» PROBLEM TO WORK ON
Search the material below for the word "input". Copy every line where it is found.

» DATA
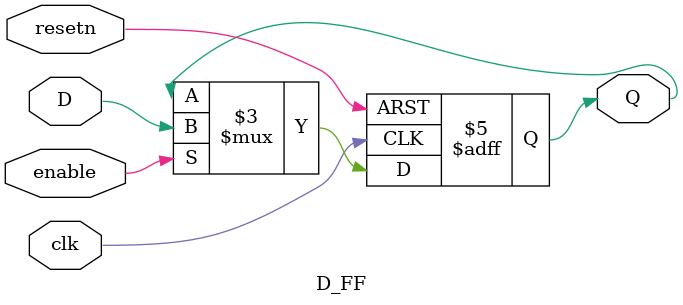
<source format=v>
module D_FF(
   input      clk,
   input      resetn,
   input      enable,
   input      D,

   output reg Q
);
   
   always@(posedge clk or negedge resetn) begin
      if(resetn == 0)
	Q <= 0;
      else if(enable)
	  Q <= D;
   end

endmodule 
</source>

» ANSWER SECTION
   input      clk,
   input      resetn,
   input      enable,
   input      D,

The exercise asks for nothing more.